Directions for this task
Copy the acupuncture text word for word, everything from "Think of conventional" down to "exact physical location.".

Document passage
Acupuncture is a bit like the London Underground.
Think of conventional medicine as being like an Ordnance Survey map. It is an extremely detailed study of the physical landscape. By contrast, Chinese medicine is more like the tube map. It is more schematic, not so literal, and is more interested in the movement and relationship between different places than their exact physical location.
Both maps are accurate representations of the same landscape, but from different perspectives and serving different functions. An Ordnance Survey map is really detailed and useful, but it’s not much help if you want to know how to get from Paddington to Leicester Square on the tube. This is why I think we struggle to explain how acupuncture works in the context of conventional medicine.
While biomedical science has a concept of ‘energy’ (think calories and ATP), this is a little different from the idea of Qi in Chinese thought. Qi is thought of as existing between the level of the physical body and the mind/consciousness. It connects the two, and is the pathway by which the body affects the mind and vice versa. While we cannot see it (with some rare exceptions), it can definitely be felt and experienced through qigong practice. Read more about the nature of Qi here.

Listed records

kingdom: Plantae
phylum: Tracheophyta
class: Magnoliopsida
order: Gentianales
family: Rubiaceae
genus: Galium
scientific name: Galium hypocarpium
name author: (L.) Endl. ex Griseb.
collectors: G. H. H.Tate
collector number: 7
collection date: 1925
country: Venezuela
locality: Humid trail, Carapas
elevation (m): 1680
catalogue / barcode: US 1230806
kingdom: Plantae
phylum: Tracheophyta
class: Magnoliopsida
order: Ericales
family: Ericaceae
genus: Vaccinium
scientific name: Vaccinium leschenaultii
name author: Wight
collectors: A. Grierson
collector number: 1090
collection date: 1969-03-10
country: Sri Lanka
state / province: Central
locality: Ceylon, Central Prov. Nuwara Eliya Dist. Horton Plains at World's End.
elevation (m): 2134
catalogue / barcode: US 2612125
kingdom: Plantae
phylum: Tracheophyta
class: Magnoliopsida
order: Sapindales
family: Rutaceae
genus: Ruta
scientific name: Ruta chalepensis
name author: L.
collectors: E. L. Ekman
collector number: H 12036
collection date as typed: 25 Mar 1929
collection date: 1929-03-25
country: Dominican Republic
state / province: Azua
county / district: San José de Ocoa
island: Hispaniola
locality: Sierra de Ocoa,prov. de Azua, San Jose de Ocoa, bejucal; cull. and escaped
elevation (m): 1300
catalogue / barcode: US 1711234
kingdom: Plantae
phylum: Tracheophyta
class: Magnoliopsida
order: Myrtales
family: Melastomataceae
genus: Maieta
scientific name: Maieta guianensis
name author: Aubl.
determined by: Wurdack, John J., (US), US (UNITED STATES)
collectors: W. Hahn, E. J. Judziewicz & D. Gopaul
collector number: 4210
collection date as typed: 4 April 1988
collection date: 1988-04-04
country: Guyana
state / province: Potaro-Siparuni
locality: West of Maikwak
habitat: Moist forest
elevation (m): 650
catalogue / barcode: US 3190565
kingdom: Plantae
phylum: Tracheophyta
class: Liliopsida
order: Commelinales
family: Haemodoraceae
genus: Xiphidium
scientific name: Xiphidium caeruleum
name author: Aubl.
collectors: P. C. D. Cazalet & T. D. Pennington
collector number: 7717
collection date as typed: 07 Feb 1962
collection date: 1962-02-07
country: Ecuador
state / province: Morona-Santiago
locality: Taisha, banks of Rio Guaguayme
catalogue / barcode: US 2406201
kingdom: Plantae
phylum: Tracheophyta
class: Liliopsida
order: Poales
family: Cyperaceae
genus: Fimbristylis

Task solution
Think of conventional medicine as being like an Ordnance Survey map. It is an extremely detailed study of the physical landscape. By contrast, Chinese medicine is more like the tube map. It is more schematic, not so literal, and is more interested in the movement and relationship between different places than their exact physical location.